Beginning at the line that contains "differentiation among populations", transcribe the remaining lines of the listing exactly; include the final line and omit everything before.

** GIVEN DATA follows **

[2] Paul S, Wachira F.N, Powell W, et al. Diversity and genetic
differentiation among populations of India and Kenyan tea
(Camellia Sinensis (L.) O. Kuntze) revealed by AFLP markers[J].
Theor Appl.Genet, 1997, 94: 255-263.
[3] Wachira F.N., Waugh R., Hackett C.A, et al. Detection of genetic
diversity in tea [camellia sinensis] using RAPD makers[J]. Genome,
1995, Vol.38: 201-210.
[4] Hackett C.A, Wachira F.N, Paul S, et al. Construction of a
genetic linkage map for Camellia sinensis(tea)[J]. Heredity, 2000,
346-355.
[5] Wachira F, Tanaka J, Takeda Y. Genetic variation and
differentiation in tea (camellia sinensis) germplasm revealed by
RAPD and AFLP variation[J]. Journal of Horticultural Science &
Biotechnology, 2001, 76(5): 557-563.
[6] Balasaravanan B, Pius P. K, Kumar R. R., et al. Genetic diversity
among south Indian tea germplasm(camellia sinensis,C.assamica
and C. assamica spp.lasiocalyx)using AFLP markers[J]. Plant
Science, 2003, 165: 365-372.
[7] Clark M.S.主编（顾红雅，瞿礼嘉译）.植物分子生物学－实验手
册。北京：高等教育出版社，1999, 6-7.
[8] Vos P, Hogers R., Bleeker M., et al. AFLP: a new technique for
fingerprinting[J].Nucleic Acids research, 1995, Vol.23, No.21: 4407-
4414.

** End of GIVEN DATA **

▶ RESULT OF THIS EXERCISE
differentiation among populations of India and Kenyan tea
(Camellia Sinensis (L.) O. Kuntze) revealed by AFLP markers[J].
Theor Appl.Genet, 1997, 94: 255-263.
[3] Wachira F.N., Waugh R., Hackett C.A, et al. Detection of genetic
diversity in tea [camellia sinensis] using RAPD makers[J]. Genome,
1995, Vol.38: 201-210.
[4] Hackett C.A, Wachira F.N, Paul S, et al. Construction of a
genetic linkage map for Camellia sinensis(tea)[J]. Heredity, 2000,
346-355.
[5] Wachira F, Tanaka J, Takeda Y. Genetic variation and
differentiation in tea (camellia sinensis) germplasm revealed by
RAPD and AFLP variation[J]. Journal of Horticultural Science &
Biotechnology, 2001, 76(5): 557-563.
[6] Balasaravanan B, Pius P. K, Kumar R. R., et al. Genetic diversity
among south Indian tea germplasm(camellia sinensis,C.assamica
and C. assamica spp.lasiocalyx)using AFLP markers[J]. Plant
Science, 2003, 165: 365-372.
[7] Clark M.S.主编（顾红雅，瞿礼嘉译）.植物分子生物学－实验手
册。北京：高等教育出版社，1999, 6-7.
[8] Vos P, Hogers R., Bleeker M., et al. AFLP: a new technique for
fingerprinting[J].Nucleic Acids research, 1995, Vol.23, No.21: 4407-
4414.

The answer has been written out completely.